Playwright Marcus Youssef named Douglas College’s 2023 Honorary Fellow
FOR IMMEDIATE RELEASE
June 14, 2023
In his time as a playwright, actor and artistic director, Marcus Youssef has been committed to using art and culture to build a more just, humane and fun society. In recognition of his creativity and its power to invoke change, today Youssef was named Honorary Fellow at Douglas College.
“Marcus’s art provokes audiences around the globe to explore diversity, community and the potential for a better world,” said Dr. Kathy Denton, President of Douglas College. “His work reflects the core values that we cherish and encourage at Douglas College. For that, we are proud to award him with this honour.”
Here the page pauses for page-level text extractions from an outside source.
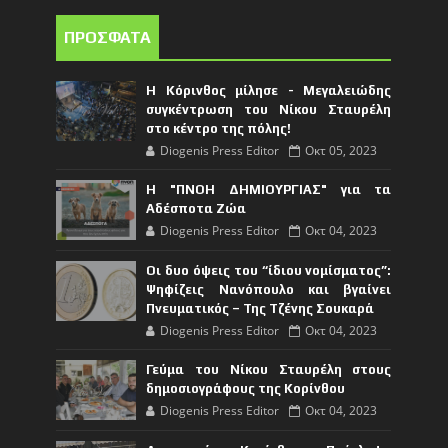
ΠΡΟΣΦΑΤΑ
Η Κόρινθος μίλησε - Μεγαλειώδης
συγκέντρωση του Νίκου Σταυρέλη
στο κέντρο της πόλης!
Diogenis Press Editor
Οκτ 05, 2023
Η "ΠΝΟΗ ΔΗΜΙΟΥΡΓΙΑΣ" για τα
Αδέσποτα Ζώα
Diogenis Press Editor
Οκτ 04, 2023
Οι δυο όψεις του “ίδιου νομίσματος”:
Ψηφίζεις Νανόπουλο και βγαίνει
Πνευματικός – Της Τζένης Σουκαρά
Diogenis Press Editor
Οκτ 04, 2023
Γεύμα του Νίκου Σταυρέλη στους
δημοσιογράφους της Κορίνθου
Diogenis Press Editor
Οκτ 04, 2023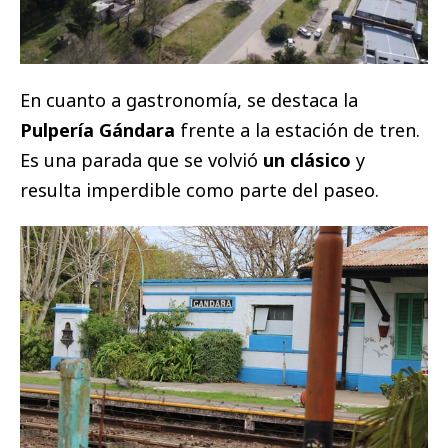
En cuanto a gastronomía, se destaca la
Pulpería Gándara
frente a la estación de tren.
Es una parada que se volvió
un clásico
y
resulta imperdible como parte del paseo.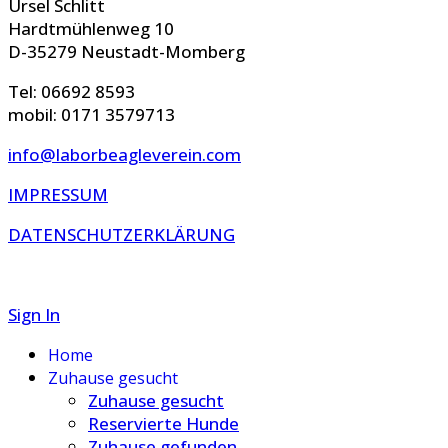
Ursel Schlitt
Hardtmühlenweg 10
D-35279 Neustadt-Momberg
Tel: 06692 8593
mobil: 0171 3579713
info@laborbeagleverein.com
IMPRESSUM
DATENSCHUTZERKLÄRUNG
Sign In
Home
Zuhause gesucht
Zuhause gesucht
Reservierte Hunde
Zuhause gefunden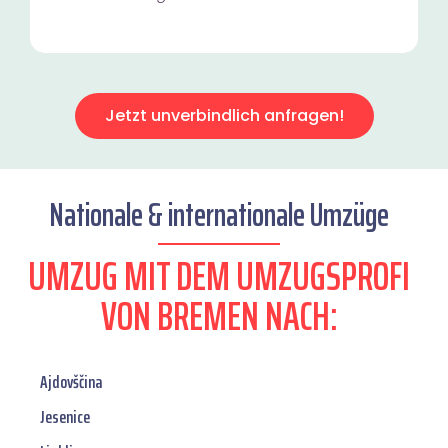
Jetzt unverbindlich anfragen!
Nationale & internationale Umzüge
UMZUG MIT DEM UMZUGSPROFI
VON BREMEN NACH:
Ajdovščina
Jesenice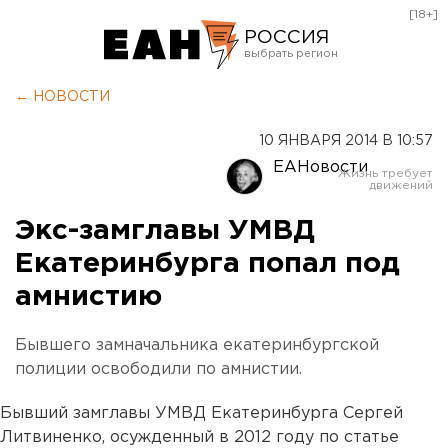
[18+]
РОССИЯ
Екатеринбург
← НОВОСТИ
Челябинск
10 ЯНВАРЯ 2014 В 10:57
Курган
ЕАНовости
Оренбург
Экс-замглавы УМВД
Екатеринбурга попал под
амнистию
Бывшего замначальника екатеринбургской
полиции освободили по амнистии.
Бывший замглавы УМВД Екатеринбурга Сергей
Литвиненко, осужденный в 2012 году по статье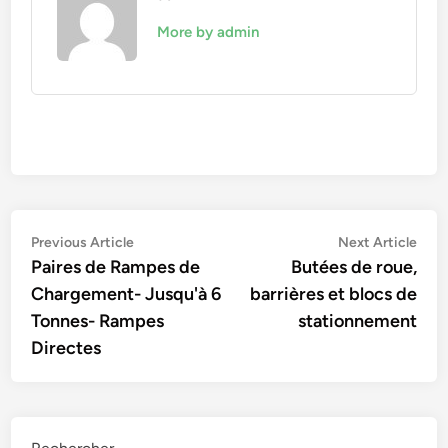
More by admin
Navigation
Previous
Nex
Previous Article
Next Article
article:
artic
Paires de Rampes de
Butées de roue,
de
Chargement- Jusqu'à 6
barrières et blocs de
l’article
Tonnes- Rampes
stationnement
Directes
Called a “towering artist” by The Globe and Mail, Youssef has been active in artistic, educational and political circles around the world for over 30 years. In that time, he’s taught thousands of students, influenced municipal policies around culture and urban design, and produced plays staged in major cities around the world, from New York to Hong Kong. What his creative works have in common is how they engage with the idea of difference.
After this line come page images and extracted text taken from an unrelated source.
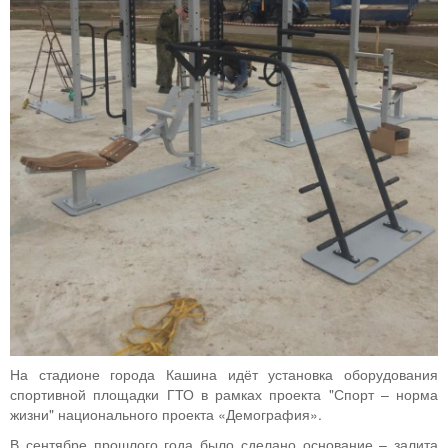
На стадионе города Кашина идёт установка оборудования
спортивной площадки ГТО в рамках проекта "Спорт – норма
жизни" национального проекта «Демография».
В сентябре прошлого года было сделано основание – залита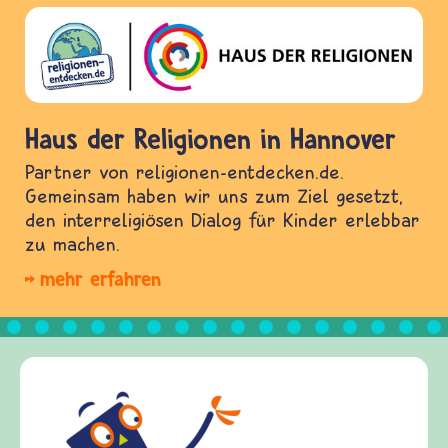
Haus der Religionen in Hannover
Partner von religionen-entdecken.de.
Gemeinsam haben wir uns zum Ziel gesetzt,
den interreligiösen Dialog für Kinder erlebbar
zu machen.
mehr erfahren
Frieden Fragen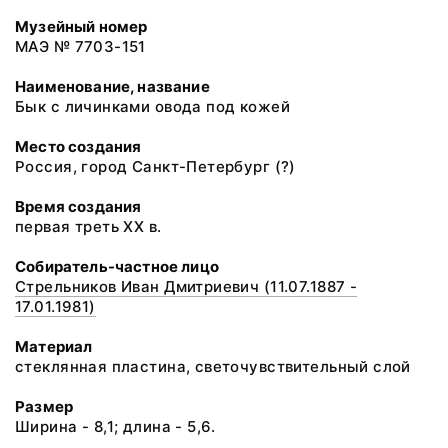
Музейный номер
МАЭ № 7703-151
Наименование, название
Бык с личинками овода под кожей
Место создания
Россия, город Санкт-Петербург (?)
Время создания
первая треть ХХ в.
Собиратель-частное лицо
Стрельников Иван Дмитриевич (11.07.1887 -
17.01.1981)
Материал
стеклянная пластина, светочувствительный слой
Размер
Ширина - 8,1; длина - 5,6.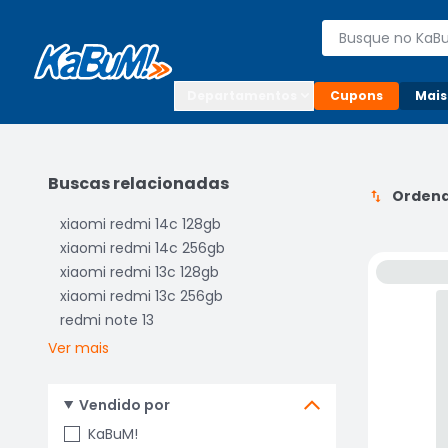
Enviar para:

Buscar produto
Digite o CEP

Departamentos
Cupons
Mais
Buscas relacionadas
Ordena
xiaomi redmi 14c 128gb
xiaomi redmi 14c 256gb
xiaomi redmi 13c 128gb
xiaomi redmi 13c 256gb
redmi note 13
Ver mais
Vendido por
KaBuM!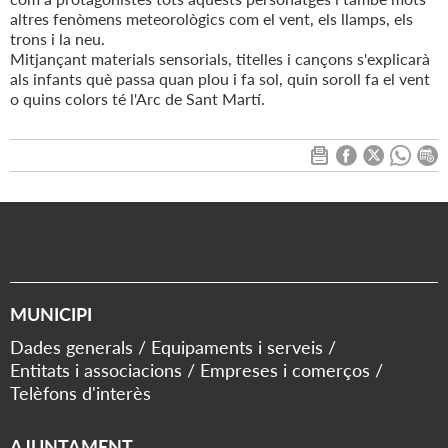
altres fenòmens meteorològics com el vent, els llamps, els
trons i la neu.
Mitjançant materials sensorials, titelles i cançons s'explicarà
als infants què passa quan plou i fa sol, quin soroll fa el vent
o quins colors té l'Arc de Sant Martí.
MUNICIPI
Dades generals
Equipaments i serveis
Entitats i associacions
Empreses i comerços
Telèfons d'interès
AJUNTAMENT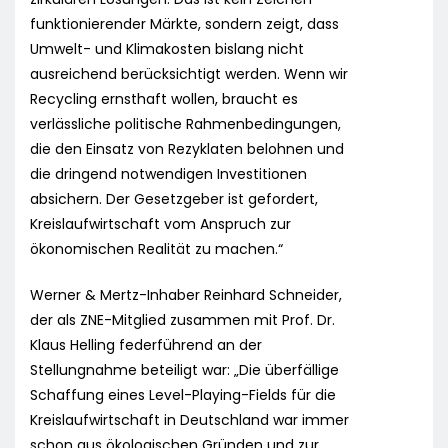
funktionierender Märkte, sondern zeigt, dass
Umwelt- und Klimakosten bislang nicht
ausreichend berücksichtigt werden. Wenn wir
Recycling ernsthaft wollen, braucht es
verlässliche politische Rahmenbedingungen,
die den Einsatz von Rezyklaten belohnen und
die dringend notwendigen Investitionen
absichern. Der Gesetzgeber ist gefordert,
Kreislaufwirtschaft vom Anspruch zur
ökonomischen Realität zu machen.“
Werner & Mertz-Inhaber Reinhard Schneider,
der als ZNE-Mitglied zusammen mit Prof. Dr.
Klaus Helling federführend an der
Stellungnahme beteiligt war: „Die überfällige
Schaffung eines Level-Playing-Fields für die
Kreislaufwirtschaft in Deutschland war immer
schon aus ökologischen Gründen und zur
"For me, Douglas and its student body reflects this country’s range of cultures, languages and lived experiences, a range wider than we would have ever believed even 50 years ago,” says Youssef, whose father immigrated from Egypt before he was born. “Ever since I started to pursue my love of writing, performance and activism, I’ve explored this question of difference — of how each of us can come to know one another more fully and deeply, no matter how unalike we may seem.”
The long-time Artistic Director of Vancouver’s Neworld Theatre, Youssef is now a Playwright in Residence at Tarragon Theatre, Editorial Advisor at Canadian Theatre Review, an Associate Artist at Neworld and International Artistic Associate at Farnham Maltings in England.
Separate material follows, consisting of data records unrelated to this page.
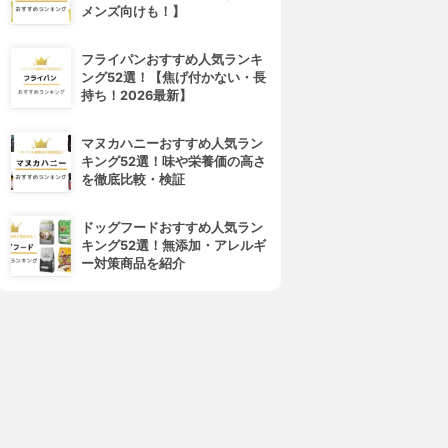
メンズ向けも！】
フライパンおすすめ人気ランキ
ング52選！【焦げ付かない・長
持ち！2026最新】
マヌカハニーおすすめ人気ラン
キング52選！味や栄養価の高さ
を徹底比較・検証
ドッグフードおすすめ人気ラン
キング52選！無添加・アレルギ
ー対策商品を紹介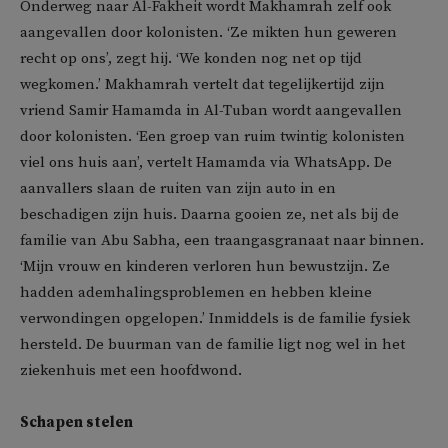
Onderweg naar Al-Fakheit wordt Makhamrah zelf ook
aangevallen door kolonisten. ‘Ze mikten hun geweren
recht op ons’, zegt hij. ‘We konden nog net op tijd
wegkomen.’ Makhamrah vertelt dat tegelijkertijd zijn
vriend Samir Hamamda in Al-Tuban wordt aangevallen
door kolonisten. ‘Een groep van ruim twintig kolonisten
viel ons huis aan’, vertelt Hamamda via WhatsApp. De
aanvallers slaan de ruiten van zijn auto in en
beschadigen zijn huis. Daarna gooien ze, net als bij de
familie van Abu Sabha, een traangasgranaat naar binnen.
‘Mijn vrouw en kinderen verloren hun bewustzijn. Ze
hadden ademhalingsproblemen en hebben kleine
verwondingen opgelopen.’ Inmiddels is de familie fysiek
hersteld. De buurman van de familie ligt nog wel in het
ziekenhuis met een hoofdwond.
Schapen stelen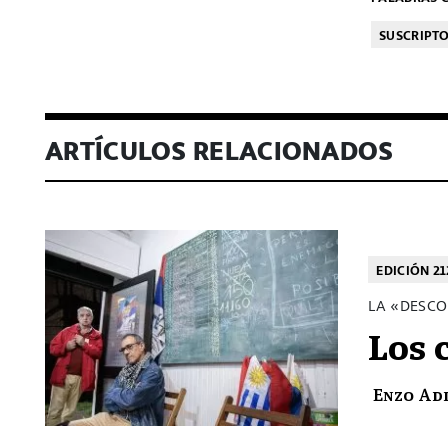
SUSCRIPT
ARTÍCULOS RELACIONADOS
EDICIÓN 21
LA «DESCO
Los 
Enzo Ad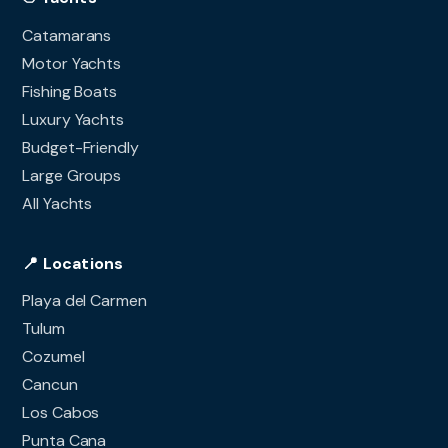
Catamarans
Motor Yachts
Fishing Boats
Luxury Yachts
Budget-Friendly
Large Groups
All Yachts
📍 Locations
Playa del Carmen
Tulum
Cozumel
Cancun
Los Cabos
Punta Cana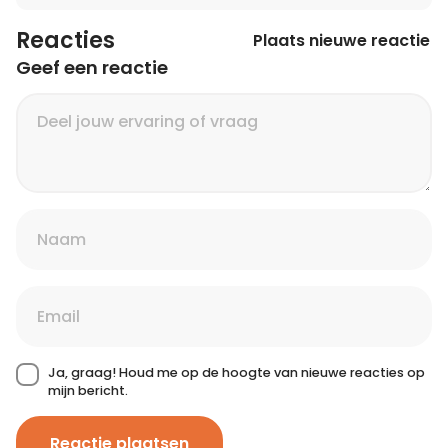
Reacties
Plaats nieuwe reactie
Geef een reactie
Ja, graag! Houd me op de hoogte van nieuwe reacties op
mijn bericht.
Reactie plaatsen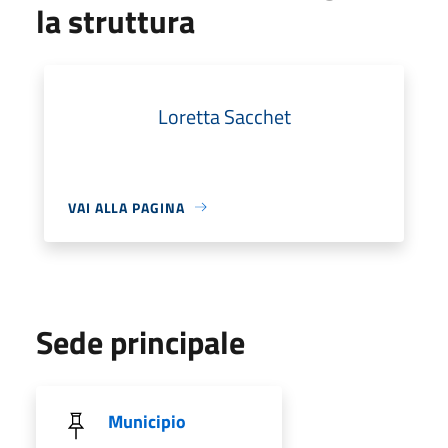
la struttura
Loretta Sacchet
VAI ALLA PAGINA
Sede principale
Municipio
Youssef has been recognized as a playwright with Canada's largest theatre award, the $100,000 Siminovitch Prize for Theatre. His other accolades include the Vancouver Mayor’s Arts Award, the Canada Council for the Arts' Staunch-Lynton Award, the Rio Tinto Alcan Performing Arts Award for BC artists, and the IKARUS Prize in Berlin, Germany.
His written plays include Winners and Losers, King Arthur's Night, Jabber, The In-Between, Awkward and Embarrassing Conversations, Adrift, How Has My Love Affected You?, Peter Panties, A Line in the Sand, Ali and Ali & the aXes of Evil, Ali and Ali: The Deportation Hearings, East Van Panto: Wizard of Oz and East Van Panto: Pinocchio.
Douglas College is the largest degree-granting college in B.C., combining the academic foundations of a university and the employer-ready skills of a college to graduate resilient global citizens who adapt, innovate and lead in a changing world.